REQUIRED WORK: Pull out every line of the listing below where "Repository" appears.

SUPPLIED RECORDS:
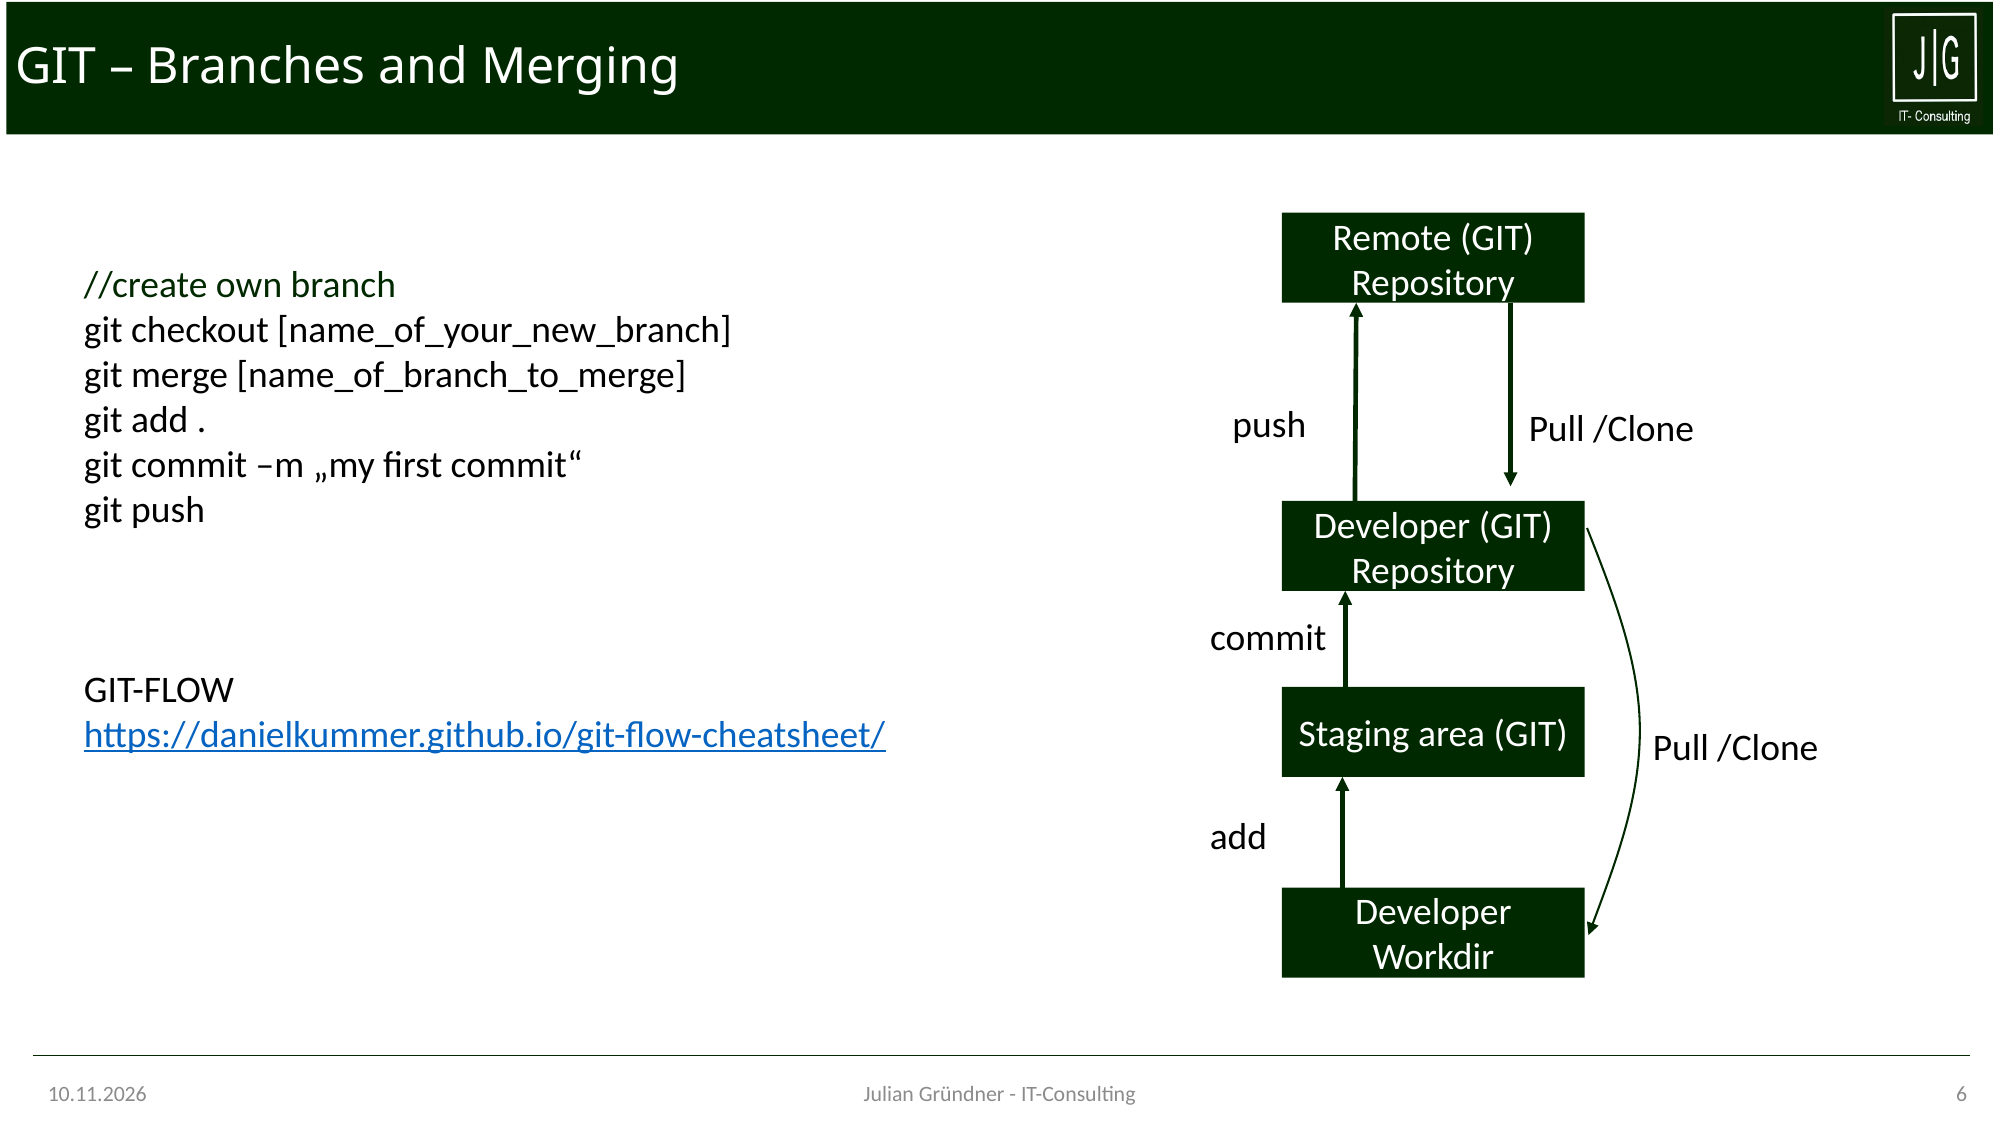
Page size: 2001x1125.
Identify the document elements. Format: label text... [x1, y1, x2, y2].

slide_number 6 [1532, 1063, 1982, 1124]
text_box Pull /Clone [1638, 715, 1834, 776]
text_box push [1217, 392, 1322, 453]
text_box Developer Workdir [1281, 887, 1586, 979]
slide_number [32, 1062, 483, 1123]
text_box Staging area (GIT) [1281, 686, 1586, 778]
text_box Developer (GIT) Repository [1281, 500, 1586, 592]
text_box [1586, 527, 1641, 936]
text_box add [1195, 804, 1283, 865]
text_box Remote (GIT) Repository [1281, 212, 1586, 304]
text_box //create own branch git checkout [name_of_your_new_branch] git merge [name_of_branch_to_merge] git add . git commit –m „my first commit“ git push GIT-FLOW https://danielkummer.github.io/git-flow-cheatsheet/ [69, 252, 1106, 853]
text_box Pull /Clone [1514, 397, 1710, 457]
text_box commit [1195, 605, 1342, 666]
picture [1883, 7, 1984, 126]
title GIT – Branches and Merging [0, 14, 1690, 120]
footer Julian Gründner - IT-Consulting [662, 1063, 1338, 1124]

YOUR SOLUTION:
text_box Developer (GIT) Repository [1281, 500, 1586, 592]
text_box Remote (GIT) Repository [1281, 212, 1586, 304]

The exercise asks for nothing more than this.